No mesmo relato, Dilva Frasão menciona um pouco da história primitiva dos franciscanos quando enfatiza que: “Em 1220, Francisco de Assis voltou para a Itália e encontrou uma cisão no movimento (franciscano). Alguns discípulos, pressionados por Ugolino, preconizaram uma reforma com novas 'regras', menos severas quanto ao voto de pobreza.

Em 1221, Assis apresentou um texto com a nova 'Regra' para a ordem: 'Observar o Santo Evangelho, viver da obediência, da castidade e não possuir absolutamente nada e só dividir a pobreza’.

O texto foi recusado pelo cardeal Ugolino. Em 1223, o texto foi retocado e finalmente aceito pelo Papa Honório III. Naquela ocasião, os franciscanos perderam muitos dos traços que os distinguiam originariamente.

Um fato curioso foi a inspiração que Francisco de Assis exercia em relação à sua amiga Clara, depois também canonizada como Santa Clara. Ambos devotaram suas vidas aos pobres e excluídos. Costuma-se dizer que São Francisco de Assis foi o mentor ou "pai espiritual" de Santa Clara de Assis.

Quase oito séculos depois de sua morte e canonização, São Francisco de Assis também inspirou o cardeal Jorge Mário Bergoglio que, ao ser eleito Papa, em 13 de março de 2013, escolheu o nome de Francisco, tendo como motivação a vida piedosa, voto de pobreza, defensor dos pobres, dos animais e da ecologia integral.

Inspirando-se em São Francisco de Assis, o Papa Francisco tornou-se um novo profeta da ecologia do século XXI, ao publicar a Encíclica Laudato Si e as Exortações Querida Amazônia e Laudate Deum; ao criar o Dia Mundial dos Pobres, instituído pela Carta Apostólica Misericordia et Misera, publicada em 20 de novembro de 2016, ao fim do Jubileu Extraordinário da Misericórdia e celebrado no 33º Domingo do Tempo Comum de cada ano (neste ano em 16 de novembro de 2025), com o objetivo de motivar a Igreja Católica e demais igrejas cristãs e as sociedades no mundo inteiro a reconhecerem que o amor de Cristo pelos pobres é algo fundamental para construirmos um mundo melhor.

Outra proposta do Papa Francisco, inspirada em São Francisco de Assis, é a substituição dos paradigmas que sustentam a economia da morte, característica dos atuais sistemas econômicos que não respeitam nem a natureza, nem os direitos dos trabalhadores, dos consumidores e nem das futuras gerações, por novos paradigmas que sejam os alicerces de uma economia da vida, da agroecologia e da economia solidária e circular, a chamada Economia de Francisco e Clara, em alusão a São Francisco de Assis e Santa Clara de Assis.

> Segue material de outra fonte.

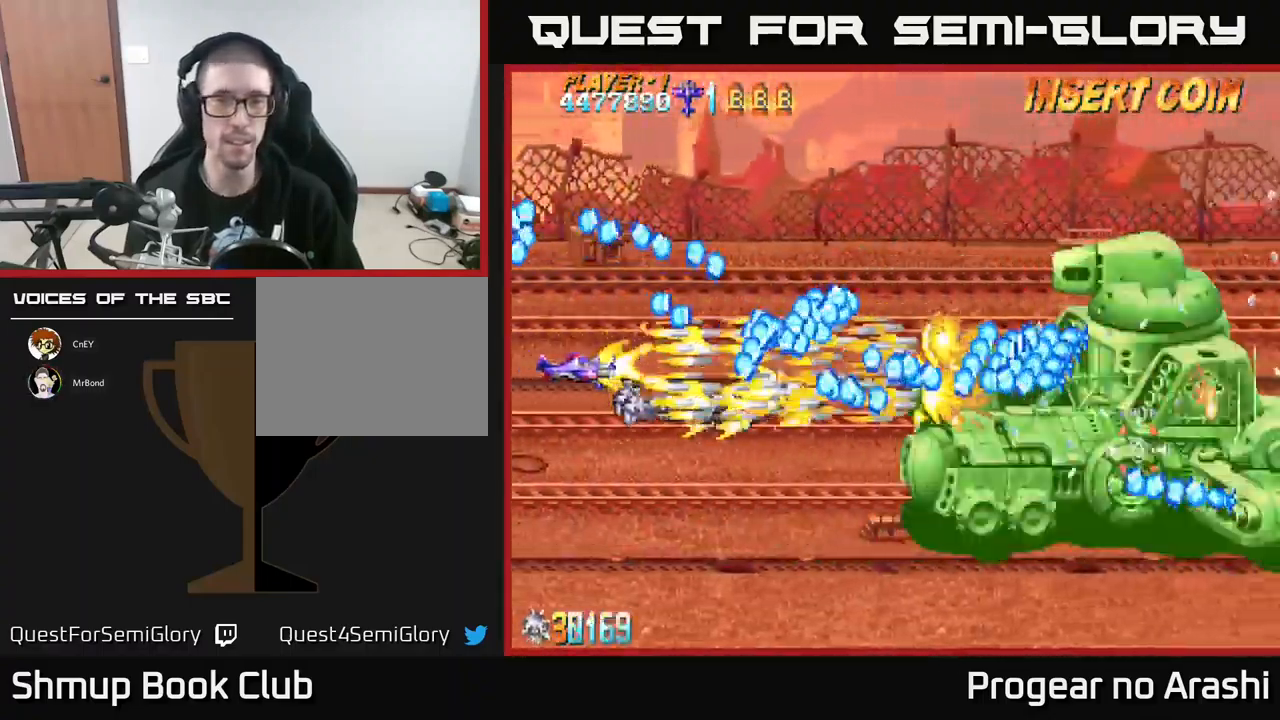
{"buttons": ["X"], "left_stick": "center", "events": [[150, "DPAD_DOWN", "down"], [233, "DPAD_DOWN", "up"], [384, "DPAD_DOWN", "down"], [450, "DPAD_DOWN", "up"]]}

Estamos nos aproximando do término do Tempo da Criação e também do dia dos animais, dia da natureza e também dia de São Francisco de Assis, em 4 de outubro próximo, razão mais do que suficiente para celebrarmos também a figura deste Santo dos pobres, dos animais, padroeiro da Ecologia Integral e profeta de uma Igreja em saída, missionária, samaritana e sinodal.

Nesses tempos tão difíceis em que o mundo está vivendo, em meio a tantas guerras, genocídio, violência, ódio, fome, pobreza, degradação ambiental, crise climática e tantos outros males, qual seria a mensagem, por palavras e ações, que nos daria o jovem Francisco de Assis? Certamente, um mundo de paz, com justiça, equidade, solidariedade, sustentabilidade e muito amor aos nossos próximos, principalmente aos pobres!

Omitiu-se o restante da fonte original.